Will your be wearing a veil on your wedding day? Many brides ask themselves this very question over and over! For some, their day would not be complete without a veil, when else is it acceptable to wear a veil than on your wedding day? At GMINI HQ we’re big fans of all types and lengths of veils. To help you know your blusher from your fingertip, read on for our guide:
Blusher: A blusher veil is a short single layer veil that is worn over the face during your walk up the aisle. A blusher is a great way of protecting yourself a little from all the loving faces looking at you whilst you walk up the aisle!
Birdcage: The birdcage veil is very small in comparison to other veils as it stops at your chin and is most commonly worn with a dainty pill box hat.
Flyaway: A flyaway veil is made of several layers of fabric and will sweep your shoulders.
Elbow: An A line veil with shorter blusher front that ends between your elbows and fingertips. The elbow veil is very popular for brides who want an easy to wear veil.
Fingertip: The fingertip veil is the most versatile as its length works well with many dress silhouettes, especially a ball gown. Not surprisingly the fingertip veil ends at your knees- only joking, it ends at your fingertips!

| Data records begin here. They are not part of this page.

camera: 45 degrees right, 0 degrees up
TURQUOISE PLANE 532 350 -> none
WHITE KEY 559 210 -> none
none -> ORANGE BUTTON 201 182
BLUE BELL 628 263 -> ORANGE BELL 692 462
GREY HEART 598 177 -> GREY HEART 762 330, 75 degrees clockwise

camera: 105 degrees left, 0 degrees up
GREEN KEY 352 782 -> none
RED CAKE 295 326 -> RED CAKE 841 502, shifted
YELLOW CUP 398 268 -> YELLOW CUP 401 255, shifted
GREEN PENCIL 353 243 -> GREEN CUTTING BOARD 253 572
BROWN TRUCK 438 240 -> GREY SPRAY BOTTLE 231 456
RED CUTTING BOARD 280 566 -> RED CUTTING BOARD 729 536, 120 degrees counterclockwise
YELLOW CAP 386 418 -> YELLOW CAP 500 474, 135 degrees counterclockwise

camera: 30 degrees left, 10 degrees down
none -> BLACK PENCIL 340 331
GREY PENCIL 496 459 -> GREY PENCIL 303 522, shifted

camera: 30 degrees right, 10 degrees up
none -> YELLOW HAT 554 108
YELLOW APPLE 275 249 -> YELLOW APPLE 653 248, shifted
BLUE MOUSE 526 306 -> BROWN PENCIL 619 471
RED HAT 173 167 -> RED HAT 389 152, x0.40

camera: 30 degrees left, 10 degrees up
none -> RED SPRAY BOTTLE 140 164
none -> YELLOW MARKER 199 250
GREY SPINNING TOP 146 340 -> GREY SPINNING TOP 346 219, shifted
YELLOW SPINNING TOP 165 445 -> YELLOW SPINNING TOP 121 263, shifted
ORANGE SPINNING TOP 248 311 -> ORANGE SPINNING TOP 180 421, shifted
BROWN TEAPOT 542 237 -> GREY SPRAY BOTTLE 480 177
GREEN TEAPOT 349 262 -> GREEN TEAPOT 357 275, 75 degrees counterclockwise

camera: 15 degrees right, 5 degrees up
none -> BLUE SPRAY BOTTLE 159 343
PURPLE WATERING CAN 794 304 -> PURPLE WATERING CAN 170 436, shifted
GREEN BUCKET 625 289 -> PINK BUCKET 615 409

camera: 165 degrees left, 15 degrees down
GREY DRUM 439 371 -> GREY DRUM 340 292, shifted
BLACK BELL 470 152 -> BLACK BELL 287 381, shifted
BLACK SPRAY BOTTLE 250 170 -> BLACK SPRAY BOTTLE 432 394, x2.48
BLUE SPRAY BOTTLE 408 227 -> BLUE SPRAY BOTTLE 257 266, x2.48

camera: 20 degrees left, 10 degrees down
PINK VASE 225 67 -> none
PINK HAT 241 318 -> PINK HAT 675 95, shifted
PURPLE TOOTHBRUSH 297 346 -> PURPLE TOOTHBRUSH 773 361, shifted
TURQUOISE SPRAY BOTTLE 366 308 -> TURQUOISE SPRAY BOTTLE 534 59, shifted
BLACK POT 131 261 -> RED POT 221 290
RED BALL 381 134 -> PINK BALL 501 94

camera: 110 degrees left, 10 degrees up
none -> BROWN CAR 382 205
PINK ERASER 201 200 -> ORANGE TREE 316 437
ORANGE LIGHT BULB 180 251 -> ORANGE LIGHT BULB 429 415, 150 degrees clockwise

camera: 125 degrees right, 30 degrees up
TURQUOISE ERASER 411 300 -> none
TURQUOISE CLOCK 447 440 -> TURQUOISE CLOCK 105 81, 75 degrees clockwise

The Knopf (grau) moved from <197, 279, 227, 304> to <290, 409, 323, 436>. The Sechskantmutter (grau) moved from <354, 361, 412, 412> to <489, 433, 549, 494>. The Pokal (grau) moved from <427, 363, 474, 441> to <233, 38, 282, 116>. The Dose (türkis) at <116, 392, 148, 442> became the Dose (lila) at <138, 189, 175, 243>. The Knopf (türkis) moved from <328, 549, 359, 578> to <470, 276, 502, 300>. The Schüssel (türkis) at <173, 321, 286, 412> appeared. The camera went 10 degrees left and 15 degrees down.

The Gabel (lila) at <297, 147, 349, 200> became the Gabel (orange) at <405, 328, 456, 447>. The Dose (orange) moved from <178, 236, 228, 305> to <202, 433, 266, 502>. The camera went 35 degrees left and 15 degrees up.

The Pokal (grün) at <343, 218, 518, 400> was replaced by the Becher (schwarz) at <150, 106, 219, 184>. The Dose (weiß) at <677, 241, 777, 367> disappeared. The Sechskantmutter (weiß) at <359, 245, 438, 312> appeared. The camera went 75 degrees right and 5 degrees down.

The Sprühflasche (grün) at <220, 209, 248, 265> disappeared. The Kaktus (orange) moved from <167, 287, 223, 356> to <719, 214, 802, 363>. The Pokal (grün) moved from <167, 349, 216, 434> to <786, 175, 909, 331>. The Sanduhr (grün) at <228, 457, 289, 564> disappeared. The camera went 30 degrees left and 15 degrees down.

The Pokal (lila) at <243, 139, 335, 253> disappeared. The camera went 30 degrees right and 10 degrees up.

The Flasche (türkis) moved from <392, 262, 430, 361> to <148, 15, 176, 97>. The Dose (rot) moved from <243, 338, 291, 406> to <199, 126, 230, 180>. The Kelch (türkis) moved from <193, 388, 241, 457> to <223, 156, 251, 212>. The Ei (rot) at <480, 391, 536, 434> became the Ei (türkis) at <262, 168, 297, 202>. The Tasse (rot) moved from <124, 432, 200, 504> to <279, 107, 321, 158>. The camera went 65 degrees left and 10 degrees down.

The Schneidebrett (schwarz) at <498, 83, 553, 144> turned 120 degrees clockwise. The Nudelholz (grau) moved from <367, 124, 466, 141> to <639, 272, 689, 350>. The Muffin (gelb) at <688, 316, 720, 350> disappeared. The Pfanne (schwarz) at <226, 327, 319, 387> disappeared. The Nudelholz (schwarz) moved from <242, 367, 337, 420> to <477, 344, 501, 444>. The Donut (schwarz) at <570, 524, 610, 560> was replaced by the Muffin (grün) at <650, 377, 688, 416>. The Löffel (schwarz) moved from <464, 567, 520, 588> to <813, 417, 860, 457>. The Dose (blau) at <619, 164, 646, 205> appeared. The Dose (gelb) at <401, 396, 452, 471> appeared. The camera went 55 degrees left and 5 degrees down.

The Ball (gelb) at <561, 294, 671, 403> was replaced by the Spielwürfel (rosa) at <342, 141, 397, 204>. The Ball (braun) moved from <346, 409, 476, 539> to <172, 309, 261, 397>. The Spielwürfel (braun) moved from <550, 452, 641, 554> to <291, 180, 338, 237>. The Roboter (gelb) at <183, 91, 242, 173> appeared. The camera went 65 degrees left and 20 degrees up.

Sweep: A sweep veil brushes the floor and will extend 8 to 12 inches beyond your wedding dress.
Chapel: The chapel length veil can have several layers and a blusher front and will extend onto the floor. It will fall approximately seven feet from your head.
Cathedral: The cathedral veil is always the length chosen by Royalty, it can extend three to four yards beyond your gown and will make a big impact!
Mantilla: The mantilla veil has been very popular over the last few years, thanks to its delicate lace edging. The veil is a long Spanish style piece of lace that frames the face, the fabric can be either entirely lace or edged with lace.
Cap veil: Straight out of Romeo & Juliet, the cap veil begins with a cap worm on your head and falls into the veil to whatever length you prefer.
1. Always consider your wedding dress. Ideally you should choose your wedding dress first and then decide on your veil. If you dress is lace or beaded think of complementing these accents with the same look on your veil, but remember the veil shouldn’t take away from your wedding gown.
2. Don’t forget about your ceremony venue. If you’ve a very short aisle to walk up the drama of a cathedral length veil may be lost. If you’re getting married outside, a shorter veil will be most manageable in any windy weather your might have.
3. Style your hair to suit your veil. Veils work brilliantly with relaxed down hairstyles but that doesn’t mean you can’t wear your hair up, if that’s what you really want. Chat to your hairdresser about the length and look of your veil at your hair trial to make sure you are happy with the look.